Charles G. Lambdin reviewed the film, concluding that while life on planets may be remote, there are a lot of planets and "Using Gonzalez and Richard’s own odds of habitability, this suggests that there may be one billion habitable planets due to chance alone." He also argued that the film's claim that the fact that we can do science at all suggests the universe was designed so that we can understand it is no different than the old quip that the nose must have been designed so that we can wear spectacles.

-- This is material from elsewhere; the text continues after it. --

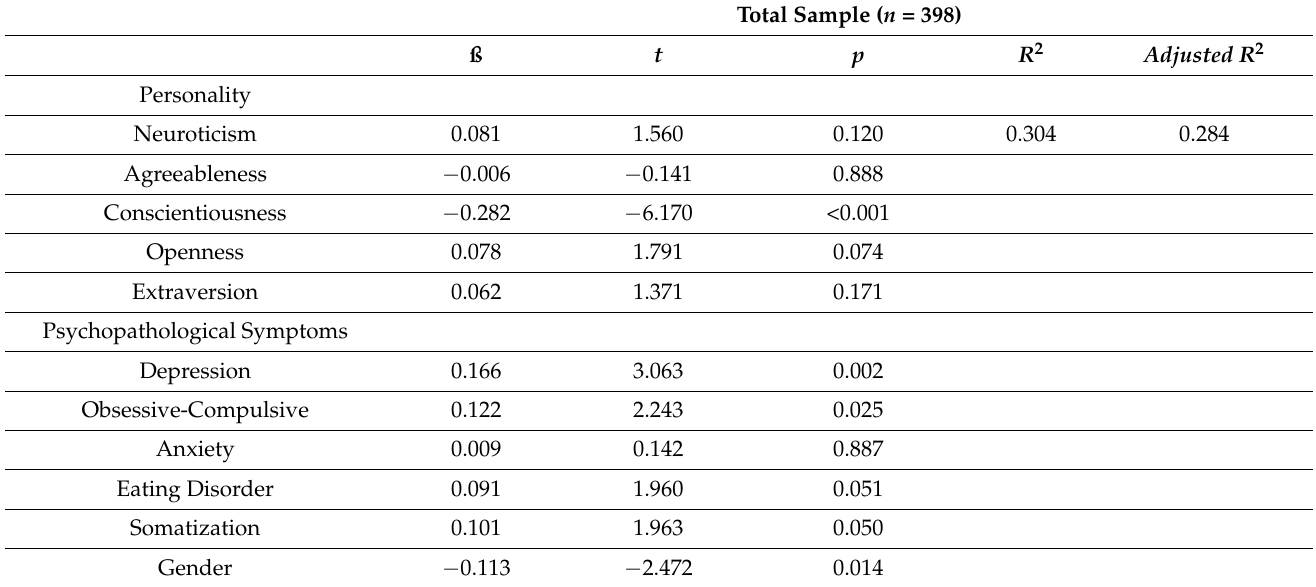
Table 3. Predictors of PSU.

According to IMDb, it is distributed and produced by Illustra Media and Randolph Productions.

==Tenure controversy==

The Institute has alleged that the book is "at the heart of the attacks on Iowa State University astronomer Guillermo Gonzalez" and played a role in his denial of tenure and that it provoked 124 of Gonzalez's faculty colleagues to sign a petition in 2005 denouncing intelligent design and urging all other faculty members to do the same. The statement did not mention Guillermo Gonzalez or his involvement with the creationism movement, and faculty members, including Hector Avalos have denied that the statement was directed at Guillermo Gonzalez.